PLEASE NOTE: Language Standards 1 and 2 are organized within grade bands and are not meant to be accomplished by the end of Kindergarten. Local curriculum choices will determine which specific skills are included in Kindergarten. These banded skills can be found in Appendix A or in the Course Documents tab. Language Standards 1 and 2 are organized within grade bands. For the Core Conventions Skills and Core Punctuation and Spelling Skills for Grades P-2, the student is expected to know and be able to use the skills by the end of 2nd grade. The → is included to indicate skills that connect and progress across the band. These particular skills are depicted on a continuum because research suggests that they develop along a progression.

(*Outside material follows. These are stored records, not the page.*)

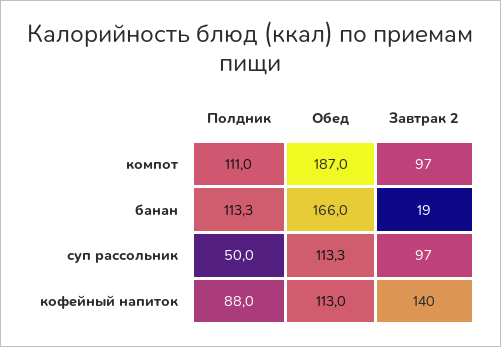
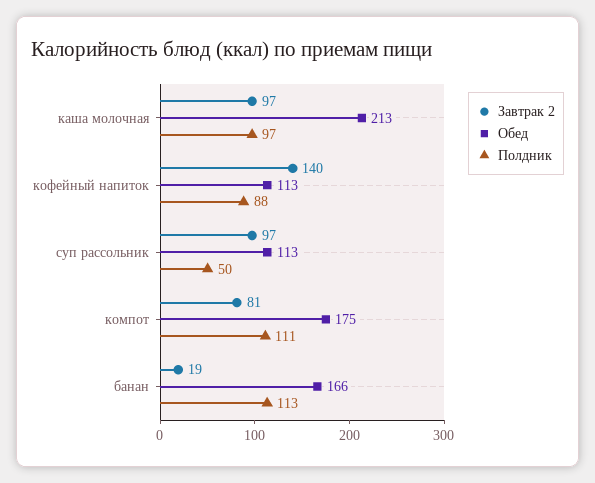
  {
    "Полдник": {
      "компот": 111,
      "банан": 113.3,
      "суп рассольник": 50,
-     "кофейный напиток": 88
+     "кофейный напиток": 88,
+     "каша молочная": 97
    },
    "Обед": {
-     "компот": 187,
+     "компот": 175,
      "банан": 166,
      "суп рассольник": 113.3,
-     "кофейный напиток": 113
+     "кофейный напиток": 113,
+     "каша молочная": 213
    },
    "Завтрак 2": {
-     "компот": 97,
+     "компот": 81,
      "банан": 19,
      "суп рассольник": 97,
-     "кофейный напиток": 140
+     "кофейный напиток": 140,
+     "каша молочная": 97
    }
  }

See Appendix A in "New York State Next Generation English Language Arts Learning Standards (2017)" or find it in the Course Documents tab.
L3: Begins in Grade 2
KL4: Explore and use new vocabulary and multiple-meaning words and phrases in authentic experiences, including, but not limited to the following:
KL4a: Identify new meanings for familiar words and apply them accurately (e.g., knowing duck is a bird and learning the verb to duck).
KL4b: Use the most frequently occurring inflections and affixes (e.g., -ed, - s, re-, un-, pre-, - ful, -less) as a clue to the meaning of a word.
KL5: Explore and discuss word relationships and word meanings.
KL5a: Sort common objects into categories (e.g., shapes, foods) for understanding of the concepts the categories represent.
KL5b: Demonstrate understanding of frequently occurring verbs and adjectives by relating them to their opposites (antonyms).
KL5c: Use words to identify and describe the world, making connections between words and their use (e.g., places at home that are colorful).
KL5d: Explore variations among verbs that describe the same general action (e.g., walk, march, gallop) by acting out the meanings.
KL6: Use words and phrases acquired through conversations, reading and being read to, and responding to texts.